## [AVAILABLE RECORDS]
------------------------------------------------------------
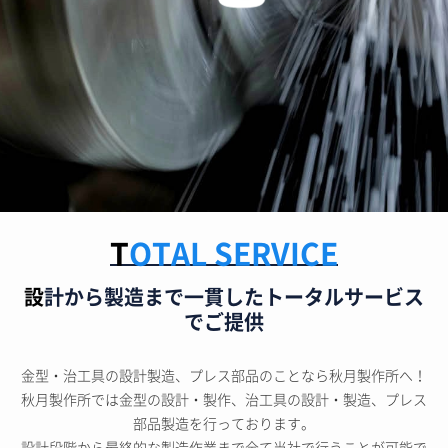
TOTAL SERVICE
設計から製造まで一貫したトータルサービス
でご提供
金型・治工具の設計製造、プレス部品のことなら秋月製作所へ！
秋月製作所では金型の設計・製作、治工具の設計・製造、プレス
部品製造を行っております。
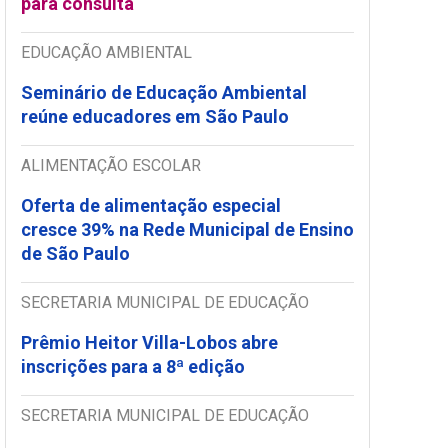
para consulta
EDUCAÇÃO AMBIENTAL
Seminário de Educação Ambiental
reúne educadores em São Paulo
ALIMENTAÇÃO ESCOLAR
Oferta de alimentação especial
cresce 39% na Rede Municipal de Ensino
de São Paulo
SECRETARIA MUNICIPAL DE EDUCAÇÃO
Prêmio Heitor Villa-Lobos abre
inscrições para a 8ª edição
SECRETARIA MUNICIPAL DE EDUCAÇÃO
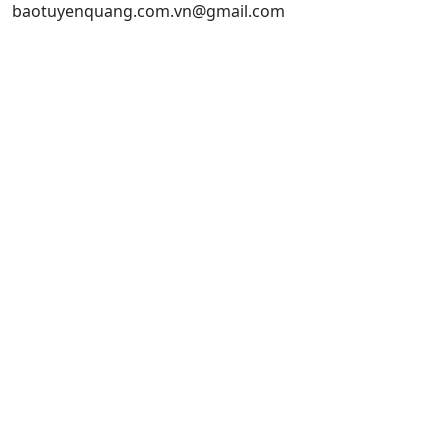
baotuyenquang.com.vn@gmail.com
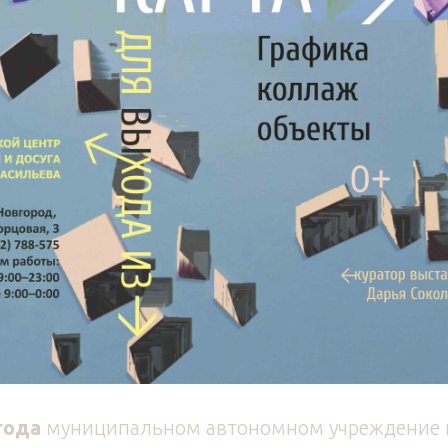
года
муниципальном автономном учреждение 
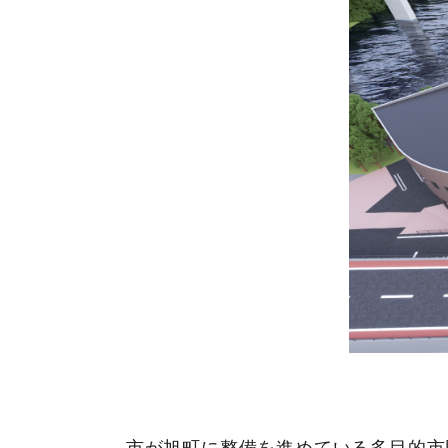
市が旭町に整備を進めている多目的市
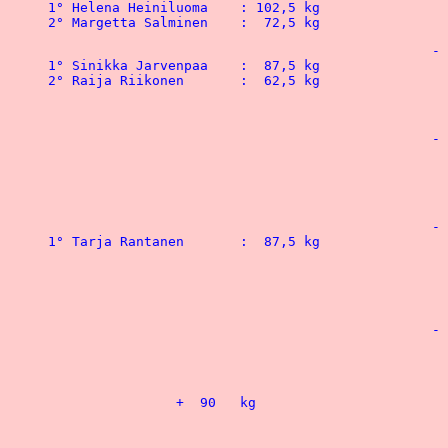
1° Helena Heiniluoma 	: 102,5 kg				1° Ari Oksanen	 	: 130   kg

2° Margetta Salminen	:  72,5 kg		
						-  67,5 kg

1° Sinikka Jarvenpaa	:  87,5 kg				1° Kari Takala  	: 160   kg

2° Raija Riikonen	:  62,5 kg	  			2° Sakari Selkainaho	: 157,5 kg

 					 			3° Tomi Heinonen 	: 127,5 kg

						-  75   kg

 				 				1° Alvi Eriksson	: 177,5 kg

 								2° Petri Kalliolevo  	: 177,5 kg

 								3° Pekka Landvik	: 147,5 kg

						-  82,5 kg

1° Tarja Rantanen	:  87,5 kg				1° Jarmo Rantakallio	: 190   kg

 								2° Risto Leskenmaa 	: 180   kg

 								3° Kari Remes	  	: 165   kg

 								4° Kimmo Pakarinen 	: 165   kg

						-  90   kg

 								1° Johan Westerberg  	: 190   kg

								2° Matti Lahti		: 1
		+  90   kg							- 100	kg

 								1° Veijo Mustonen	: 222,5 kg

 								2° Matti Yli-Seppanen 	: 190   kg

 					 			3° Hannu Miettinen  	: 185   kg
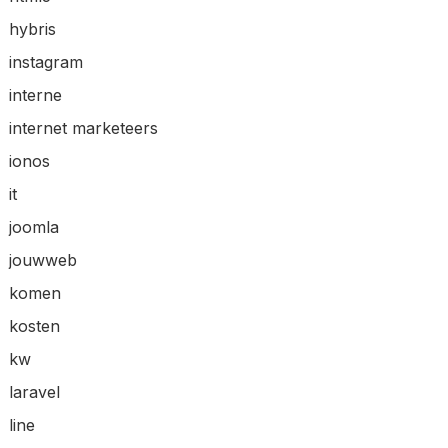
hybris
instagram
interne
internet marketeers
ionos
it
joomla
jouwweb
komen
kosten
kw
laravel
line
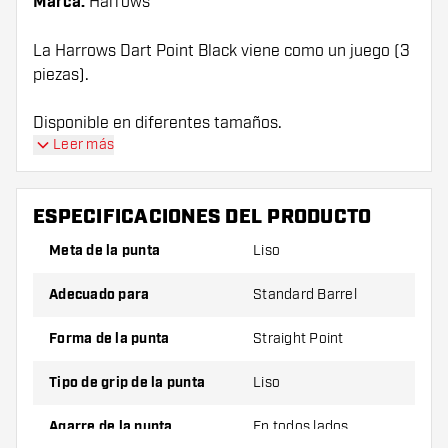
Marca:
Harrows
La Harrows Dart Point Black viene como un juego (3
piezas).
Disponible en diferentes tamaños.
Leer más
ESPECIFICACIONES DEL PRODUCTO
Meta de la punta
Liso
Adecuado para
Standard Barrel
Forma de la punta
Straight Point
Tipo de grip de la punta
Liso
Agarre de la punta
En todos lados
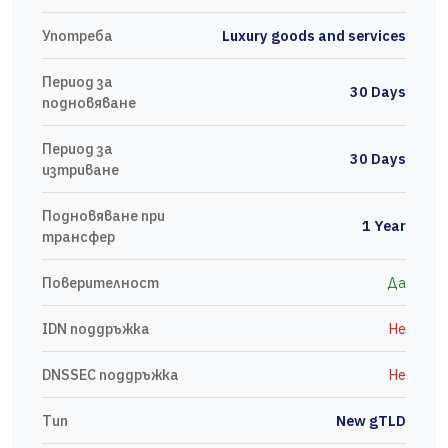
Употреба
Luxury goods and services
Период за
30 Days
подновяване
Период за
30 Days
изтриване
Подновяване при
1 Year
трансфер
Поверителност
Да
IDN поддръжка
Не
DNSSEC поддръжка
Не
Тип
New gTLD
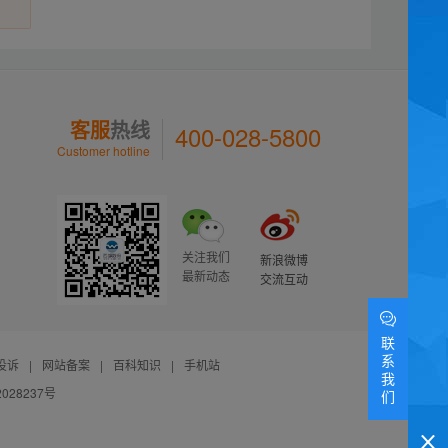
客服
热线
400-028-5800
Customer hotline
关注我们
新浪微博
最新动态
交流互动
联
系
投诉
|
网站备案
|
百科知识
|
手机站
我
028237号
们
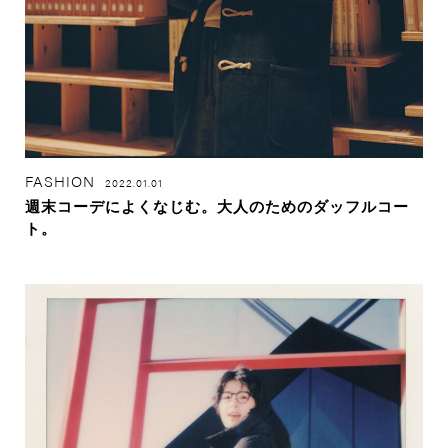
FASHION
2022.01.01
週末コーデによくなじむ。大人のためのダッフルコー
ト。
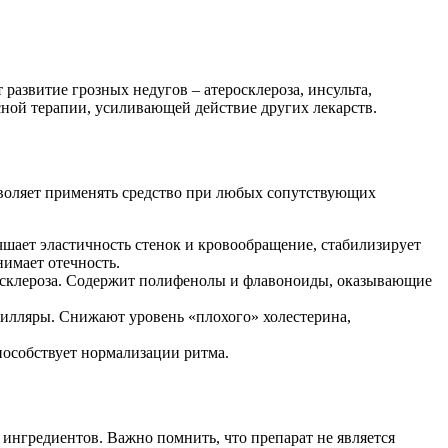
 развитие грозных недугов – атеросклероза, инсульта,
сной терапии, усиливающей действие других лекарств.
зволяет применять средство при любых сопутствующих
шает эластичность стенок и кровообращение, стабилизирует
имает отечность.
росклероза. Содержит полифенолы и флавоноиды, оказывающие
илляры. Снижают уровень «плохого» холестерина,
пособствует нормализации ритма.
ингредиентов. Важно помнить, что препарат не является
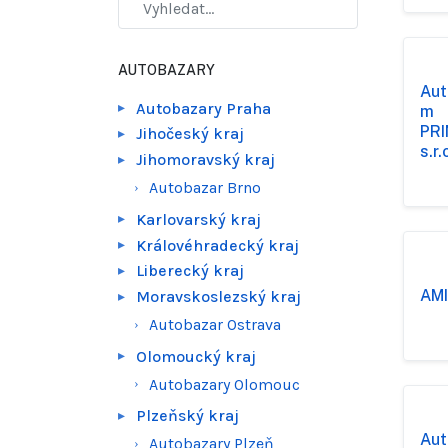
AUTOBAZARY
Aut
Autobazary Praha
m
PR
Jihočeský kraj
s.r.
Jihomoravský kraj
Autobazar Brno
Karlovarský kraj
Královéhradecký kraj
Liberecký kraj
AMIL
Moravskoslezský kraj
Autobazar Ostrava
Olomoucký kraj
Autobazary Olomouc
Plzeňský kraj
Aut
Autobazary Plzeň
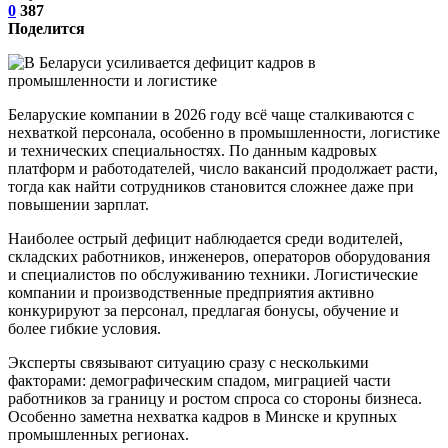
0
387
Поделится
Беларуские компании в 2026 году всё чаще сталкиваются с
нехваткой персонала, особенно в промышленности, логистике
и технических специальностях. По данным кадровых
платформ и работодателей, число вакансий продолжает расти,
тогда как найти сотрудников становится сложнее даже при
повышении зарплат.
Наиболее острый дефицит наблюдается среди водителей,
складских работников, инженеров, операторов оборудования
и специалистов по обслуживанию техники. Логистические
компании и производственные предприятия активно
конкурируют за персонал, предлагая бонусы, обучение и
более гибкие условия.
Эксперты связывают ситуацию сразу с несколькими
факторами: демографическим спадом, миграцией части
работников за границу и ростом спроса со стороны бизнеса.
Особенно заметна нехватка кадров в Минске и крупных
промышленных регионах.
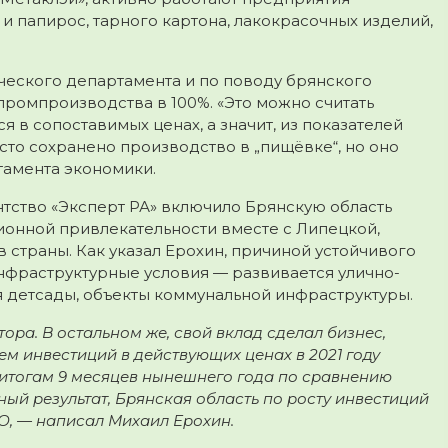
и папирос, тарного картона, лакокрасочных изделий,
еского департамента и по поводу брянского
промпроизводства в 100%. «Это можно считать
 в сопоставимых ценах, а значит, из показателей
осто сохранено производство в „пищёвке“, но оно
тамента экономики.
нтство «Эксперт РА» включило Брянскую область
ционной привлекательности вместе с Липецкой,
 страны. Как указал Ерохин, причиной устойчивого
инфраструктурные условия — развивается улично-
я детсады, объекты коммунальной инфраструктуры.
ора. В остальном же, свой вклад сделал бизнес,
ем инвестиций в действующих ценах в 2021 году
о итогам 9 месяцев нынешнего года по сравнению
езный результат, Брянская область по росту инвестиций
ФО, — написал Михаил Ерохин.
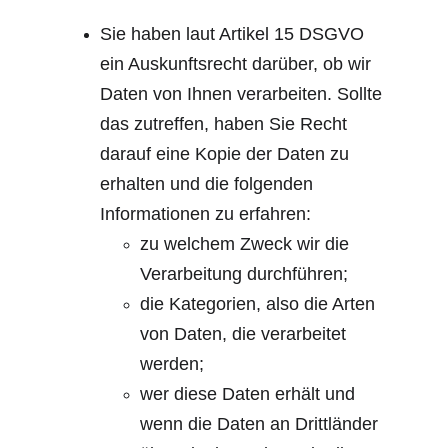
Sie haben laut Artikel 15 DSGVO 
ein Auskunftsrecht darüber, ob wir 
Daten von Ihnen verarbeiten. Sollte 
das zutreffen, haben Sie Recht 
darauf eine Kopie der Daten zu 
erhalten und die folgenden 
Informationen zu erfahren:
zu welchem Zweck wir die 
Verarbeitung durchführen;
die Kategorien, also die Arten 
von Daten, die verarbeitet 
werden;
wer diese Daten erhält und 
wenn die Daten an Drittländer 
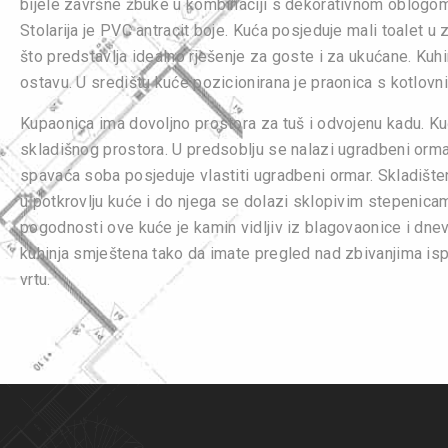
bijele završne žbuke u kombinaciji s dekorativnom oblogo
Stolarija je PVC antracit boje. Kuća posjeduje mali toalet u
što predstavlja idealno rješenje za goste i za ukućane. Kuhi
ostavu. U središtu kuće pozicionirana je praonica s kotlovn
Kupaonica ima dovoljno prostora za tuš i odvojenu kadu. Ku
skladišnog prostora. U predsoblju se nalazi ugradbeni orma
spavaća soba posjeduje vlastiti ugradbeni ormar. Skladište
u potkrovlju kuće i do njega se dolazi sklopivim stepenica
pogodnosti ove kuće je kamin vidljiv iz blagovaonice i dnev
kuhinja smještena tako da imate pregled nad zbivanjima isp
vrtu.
------------------------------------------------------------
## [EXERCISE]
Going through the records above, count the lines that hold the string "kraj" and give only the total.

## [ANSWER BOX]
8